Overall I’m an open book about everything in my life. Maybe it’s the adult rebellion against the generations old Irish upbringing of keeping up appearances and ignoring problems. Maybe it’s that I process best when talking through my problems and verbally trying on all my options.
The two aspects of my life about which I’ve probably been the most outspoken have been my infertility and my ongoing battle with depression and anxiety. Now I find them intersecting. Following the loss of Blastkap in addition to the relatively recent losses of our Dads, my PCP and I made the decision for me to resume my antidepressant medication. I felt stuck in a bottomless pit of grief and I just couldn’t function. Four months and one dose adjustment later, I was able to rate my mood 9.5/10.
All good, right? I’m making plans with friends, eating healthier, getting along with Hubby. Why would we mess with a good thing? Well, we’ve decided to resume fertility treatments and the risks of antidepressants during pregnancy just aren’t worth it.
I’m nervous about it, to say the least. I’m in such a good place, but I know I have to start getting comfortable with the idea that certain concessions have to be made if we plan to have a new little housemate.

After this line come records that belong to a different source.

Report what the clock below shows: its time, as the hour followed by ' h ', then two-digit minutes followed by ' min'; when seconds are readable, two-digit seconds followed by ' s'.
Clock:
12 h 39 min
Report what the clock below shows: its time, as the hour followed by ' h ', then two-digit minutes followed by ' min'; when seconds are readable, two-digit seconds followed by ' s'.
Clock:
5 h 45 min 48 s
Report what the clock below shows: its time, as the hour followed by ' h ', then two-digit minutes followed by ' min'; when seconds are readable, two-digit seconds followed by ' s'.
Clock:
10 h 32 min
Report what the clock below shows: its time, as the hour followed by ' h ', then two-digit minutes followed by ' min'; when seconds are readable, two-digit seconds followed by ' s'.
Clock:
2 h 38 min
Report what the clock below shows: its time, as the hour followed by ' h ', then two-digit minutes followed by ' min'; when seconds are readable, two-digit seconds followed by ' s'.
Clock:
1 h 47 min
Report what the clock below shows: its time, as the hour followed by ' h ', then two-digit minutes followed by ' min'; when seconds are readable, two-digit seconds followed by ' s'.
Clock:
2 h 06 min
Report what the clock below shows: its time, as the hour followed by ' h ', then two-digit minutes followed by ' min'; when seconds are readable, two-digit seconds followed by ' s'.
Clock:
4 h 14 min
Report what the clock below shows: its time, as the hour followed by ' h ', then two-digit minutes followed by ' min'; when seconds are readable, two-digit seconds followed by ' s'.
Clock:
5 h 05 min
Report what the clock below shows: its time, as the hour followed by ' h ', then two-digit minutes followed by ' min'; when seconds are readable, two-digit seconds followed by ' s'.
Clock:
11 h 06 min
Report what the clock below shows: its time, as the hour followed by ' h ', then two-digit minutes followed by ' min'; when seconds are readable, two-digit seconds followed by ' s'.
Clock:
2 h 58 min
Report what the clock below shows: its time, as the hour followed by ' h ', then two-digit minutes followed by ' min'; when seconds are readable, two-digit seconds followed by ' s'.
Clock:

We’re going about it pretty smart, if I must say so. Due to the specific neurotransmitters affected by my medication, it will take me about two months to fully transition off. I’ve signed up for the mind body program at the Domar Center where I will be in a group of ladies with infertility who will be learning stress management, coping strategies, and a little bit of yoga. The program will run, you guessed it, a little over two months.
In all my apprehension, I started reflecting on what things were like when I first stopped medication to seek the stork. I realized that the time when I felt the best about my life was when I wasn’t actually on medications. There’s something to be said about endorphins and eating right. The time I was feeling my best was when I was busting ass at the gym and doing weight watchers. Guess it looks like the best plan is to eat less and move more. I have a feeling that’s the best plan for everything in life.
It’s a good thing. It has been a long time since my gym clothes saw a gym.